§ **Tarea escrita A**
Indica si cada una de estas afirmaciones concuerda con el texto sobre el parque de Aranzadi y responde sí o no, citando literalmente las palabras del texto que lo deciden. (i) La reforma de Aranzadi se llevó a cabo en 2013. (ii) El bosque de crecidas impide que se inunden las huertas. (iii) Aranzadi está situado en las afueras de la ciudad.
§ **Tarea escrita B**
Responde a estas preguntas según el texto sobre el parque de Aranzadi.
(i) ¿Qué ha ganado la capital navarra con la obra?
(ii) ¿Qué catástrofe se menciona como muestra de la urgencia de dar espacio a los ríos?
(iii) ¿Qué nombre recibe el nuevo camino alternativo al río?

§ **Texto extraído**
····················

Una compleja obra de ingeniería, drenaje y paisaje con la que la capital navarra ha ganado un bosque de naturaleza exuberante para los ciudadanos y la biodiversidad

Aranzadi Pamplona
Miguel Ángel Medina

La preocupación por el cambio climático y los fenómenos extremos que conlleva están obligando a repensar las ciudades y su relación con la naturaleza. La catastrófica dana de Valencia nos habla de la urgencia de dar espacio a los ríos, sobre todo en el ámbito urbano, para evitar consecuencias dramáticas. Algunas ciudades se han adelantado con proyectos pioneros que marcan un camino. En 2013, Pamplona reformó la zona agrícola de Aranzadi —un espacio situado en el centro de la urbe que sufre inundaciones periódicas del Arga— para convertirla en un parque urbano y, a la vez, generar un camino alternativo al río. Ese nuevo camino, denominado bosque de crecidas, permite que se inunden las huertas y el parque, fertilizando el terreno pero sin causar daños en los barrios cercanos. Así se domestican las inundaciones.

····················

§ **Datos aportados**
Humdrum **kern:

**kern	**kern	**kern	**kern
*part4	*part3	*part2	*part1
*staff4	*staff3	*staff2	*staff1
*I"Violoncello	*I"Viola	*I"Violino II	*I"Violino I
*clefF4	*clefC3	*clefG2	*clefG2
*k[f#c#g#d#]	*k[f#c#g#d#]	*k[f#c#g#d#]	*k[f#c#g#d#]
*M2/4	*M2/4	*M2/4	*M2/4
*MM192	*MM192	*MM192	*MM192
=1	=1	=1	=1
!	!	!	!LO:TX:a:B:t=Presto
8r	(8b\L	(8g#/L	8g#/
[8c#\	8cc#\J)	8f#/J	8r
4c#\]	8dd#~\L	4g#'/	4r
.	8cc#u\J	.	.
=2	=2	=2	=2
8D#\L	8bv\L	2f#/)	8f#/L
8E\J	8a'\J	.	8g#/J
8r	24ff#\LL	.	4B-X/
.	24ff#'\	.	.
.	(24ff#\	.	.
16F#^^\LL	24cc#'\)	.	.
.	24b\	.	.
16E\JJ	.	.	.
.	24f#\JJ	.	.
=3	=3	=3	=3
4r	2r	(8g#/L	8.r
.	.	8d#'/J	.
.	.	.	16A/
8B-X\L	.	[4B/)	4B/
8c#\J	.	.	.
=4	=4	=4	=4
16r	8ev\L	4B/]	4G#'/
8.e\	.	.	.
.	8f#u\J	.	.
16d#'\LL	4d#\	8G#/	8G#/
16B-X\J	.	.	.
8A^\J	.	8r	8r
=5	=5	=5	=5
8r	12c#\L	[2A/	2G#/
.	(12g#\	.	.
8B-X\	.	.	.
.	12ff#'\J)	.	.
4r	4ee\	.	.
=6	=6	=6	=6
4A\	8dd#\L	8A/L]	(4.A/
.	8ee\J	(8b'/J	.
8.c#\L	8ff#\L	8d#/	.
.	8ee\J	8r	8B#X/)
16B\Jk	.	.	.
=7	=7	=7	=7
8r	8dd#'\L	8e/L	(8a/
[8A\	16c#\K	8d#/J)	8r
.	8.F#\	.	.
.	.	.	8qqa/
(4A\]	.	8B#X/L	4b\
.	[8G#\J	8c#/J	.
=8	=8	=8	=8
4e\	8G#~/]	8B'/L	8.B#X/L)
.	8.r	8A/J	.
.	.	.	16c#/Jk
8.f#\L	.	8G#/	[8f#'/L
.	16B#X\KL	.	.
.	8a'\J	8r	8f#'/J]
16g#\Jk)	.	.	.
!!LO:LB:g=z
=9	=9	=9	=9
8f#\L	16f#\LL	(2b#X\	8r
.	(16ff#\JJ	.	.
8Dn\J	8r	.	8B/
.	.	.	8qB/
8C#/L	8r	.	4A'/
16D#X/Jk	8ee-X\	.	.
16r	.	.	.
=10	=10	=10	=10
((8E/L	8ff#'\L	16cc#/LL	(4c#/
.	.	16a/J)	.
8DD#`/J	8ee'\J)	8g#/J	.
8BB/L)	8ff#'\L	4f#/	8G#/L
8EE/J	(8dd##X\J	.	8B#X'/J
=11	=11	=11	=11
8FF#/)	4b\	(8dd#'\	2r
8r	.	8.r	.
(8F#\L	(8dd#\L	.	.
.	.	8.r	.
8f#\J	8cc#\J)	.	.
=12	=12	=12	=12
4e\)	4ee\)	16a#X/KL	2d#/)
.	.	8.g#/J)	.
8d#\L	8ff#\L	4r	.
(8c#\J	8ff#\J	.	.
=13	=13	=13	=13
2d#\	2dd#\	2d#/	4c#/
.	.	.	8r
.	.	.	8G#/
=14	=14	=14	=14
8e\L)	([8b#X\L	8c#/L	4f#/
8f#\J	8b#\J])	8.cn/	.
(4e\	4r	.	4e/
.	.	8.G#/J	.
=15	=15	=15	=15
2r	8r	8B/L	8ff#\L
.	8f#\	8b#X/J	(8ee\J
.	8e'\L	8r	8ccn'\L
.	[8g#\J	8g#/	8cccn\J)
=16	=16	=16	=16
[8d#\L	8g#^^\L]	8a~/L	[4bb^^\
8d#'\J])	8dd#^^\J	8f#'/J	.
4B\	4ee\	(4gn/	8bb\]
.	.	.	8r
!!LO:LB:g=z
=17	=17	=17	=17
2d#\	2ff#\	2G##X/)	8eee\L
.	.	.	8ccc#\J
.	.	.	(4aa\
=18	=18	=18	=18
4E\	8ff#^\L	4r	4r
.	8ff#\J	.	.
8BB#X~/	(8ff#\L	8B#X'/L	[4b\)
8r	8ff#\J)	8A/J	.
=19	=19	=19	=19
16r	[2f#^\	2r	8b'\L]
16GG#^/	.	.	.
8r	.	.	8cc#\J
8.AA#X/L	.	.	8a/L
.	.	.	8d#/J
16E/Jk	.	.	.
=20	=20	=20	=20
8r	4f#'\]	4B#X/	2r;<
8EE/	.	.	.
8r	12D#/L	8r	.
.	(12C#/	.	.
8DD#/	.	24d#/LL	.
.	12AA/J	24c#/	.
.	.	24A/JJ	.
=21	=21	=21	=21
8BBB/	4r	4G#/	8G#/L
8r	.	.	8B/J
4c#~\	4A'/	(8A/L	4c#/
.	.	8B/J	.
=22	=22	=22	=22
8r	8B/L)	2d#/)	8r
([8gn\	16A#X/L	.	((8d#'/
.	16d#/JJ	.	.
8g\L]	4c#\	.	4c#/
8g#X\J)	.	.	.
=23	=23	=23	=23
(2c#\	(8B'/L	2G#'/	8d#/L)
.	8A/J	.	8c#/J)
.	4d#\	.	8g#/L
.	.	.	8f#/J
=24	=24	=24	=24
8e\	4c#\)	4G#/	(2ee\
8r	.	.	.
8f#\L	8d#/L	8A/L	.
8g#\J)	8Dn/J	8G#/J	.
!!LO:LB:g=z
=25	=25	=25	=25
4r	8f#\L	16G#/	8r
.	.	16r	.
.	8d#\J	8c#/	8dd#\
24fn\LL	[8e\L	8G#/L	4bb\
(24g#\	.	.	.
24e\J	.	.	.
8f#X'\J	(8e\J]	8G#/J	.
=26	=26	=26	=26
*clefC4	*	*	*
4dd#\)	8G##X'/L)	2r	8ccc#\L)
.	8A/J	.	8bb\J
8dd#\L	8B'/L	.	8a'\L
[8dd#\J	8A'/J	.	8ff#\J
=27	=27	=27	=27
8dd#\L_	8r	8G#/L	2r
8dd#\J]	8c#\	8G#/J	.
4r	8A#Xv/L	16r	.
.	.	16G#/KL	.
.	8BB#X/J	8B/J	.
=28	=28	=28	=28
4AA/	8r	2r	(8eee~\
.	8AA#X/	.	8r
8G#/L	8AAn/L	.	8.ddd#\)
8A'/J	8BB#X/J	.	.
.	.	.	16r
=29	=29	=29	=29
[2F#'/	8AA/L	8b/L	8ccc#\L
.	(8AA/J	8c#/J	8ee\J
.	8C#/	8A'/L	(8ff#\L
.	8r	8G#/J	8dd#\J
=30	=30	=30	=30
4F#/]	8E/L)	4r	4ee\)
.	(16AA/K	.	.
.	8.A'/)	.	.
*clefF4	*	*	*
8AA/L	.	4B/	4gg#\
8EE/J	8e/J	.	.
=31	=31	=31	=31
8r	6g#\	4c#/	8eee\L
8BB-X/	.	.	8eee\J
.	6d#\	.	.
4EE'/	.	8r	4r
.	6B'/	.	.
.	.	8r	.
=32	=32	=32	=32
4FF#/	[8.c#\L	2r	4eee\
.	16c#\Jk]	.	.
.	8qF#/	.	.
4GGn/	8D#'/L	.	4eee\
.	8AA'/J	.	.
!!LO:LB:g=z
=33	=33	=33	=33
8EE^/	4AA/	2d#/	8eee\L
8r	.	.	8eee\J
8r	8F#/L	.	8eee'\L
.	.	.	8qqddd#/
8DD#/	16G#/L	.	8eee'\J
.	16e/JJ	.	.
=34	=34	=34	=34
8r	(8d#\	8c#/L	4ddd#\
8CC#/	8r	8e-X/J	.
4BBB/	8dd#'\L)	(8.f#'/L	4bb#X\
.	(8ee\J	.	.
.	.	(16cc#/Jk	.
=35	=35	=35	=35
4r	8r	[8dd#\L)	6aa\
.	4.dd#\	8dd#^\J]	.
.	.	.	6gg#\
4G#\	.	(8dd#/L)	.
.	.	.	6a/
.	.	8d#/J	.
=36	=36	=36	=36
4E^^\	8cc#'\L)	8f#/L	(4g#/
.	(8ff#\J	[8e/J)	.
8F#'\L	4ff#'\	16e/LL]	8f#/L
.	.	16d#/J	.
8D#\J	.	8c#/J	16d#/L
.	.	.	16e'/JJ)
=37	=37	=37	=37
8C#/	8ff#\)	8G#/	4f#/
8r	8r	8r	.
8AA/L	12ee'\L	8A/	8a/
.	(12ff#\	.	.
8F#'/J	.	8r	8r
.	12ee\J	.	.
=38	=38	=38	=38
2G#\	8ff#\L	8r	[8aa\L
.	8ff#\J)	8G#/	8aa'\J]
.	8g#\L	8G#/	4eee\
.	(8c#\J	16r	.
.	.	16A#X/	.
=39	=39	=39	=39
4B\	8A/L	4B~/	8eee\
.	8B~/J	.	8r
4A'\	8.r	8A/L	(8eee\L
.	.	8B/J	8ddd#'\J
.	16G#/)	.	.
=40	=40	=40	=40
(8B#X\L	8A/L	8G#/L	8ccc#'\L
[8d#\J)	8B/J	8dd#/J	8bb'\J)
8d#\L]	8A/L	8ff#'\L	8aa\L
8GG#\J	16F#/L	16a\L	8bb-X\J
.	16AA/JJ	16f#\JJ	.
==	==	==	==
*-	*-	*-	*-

····················

§ **Respuesta A**
(i) Sí: "En 2013, Pamplona reformó la zona agrícola de Aranzadi".
(ii) No: "permite que se inunden las huertas y el parque".
(iii) No: "un espacio situado en el centro de la urbe".

§ **Respuesta B**
(i) Un bosque de naturaleza exuberante para los ciudadanos y la biodiversidad.
(ii) La dana de Valencia.
(iii) Bosque de crecidas.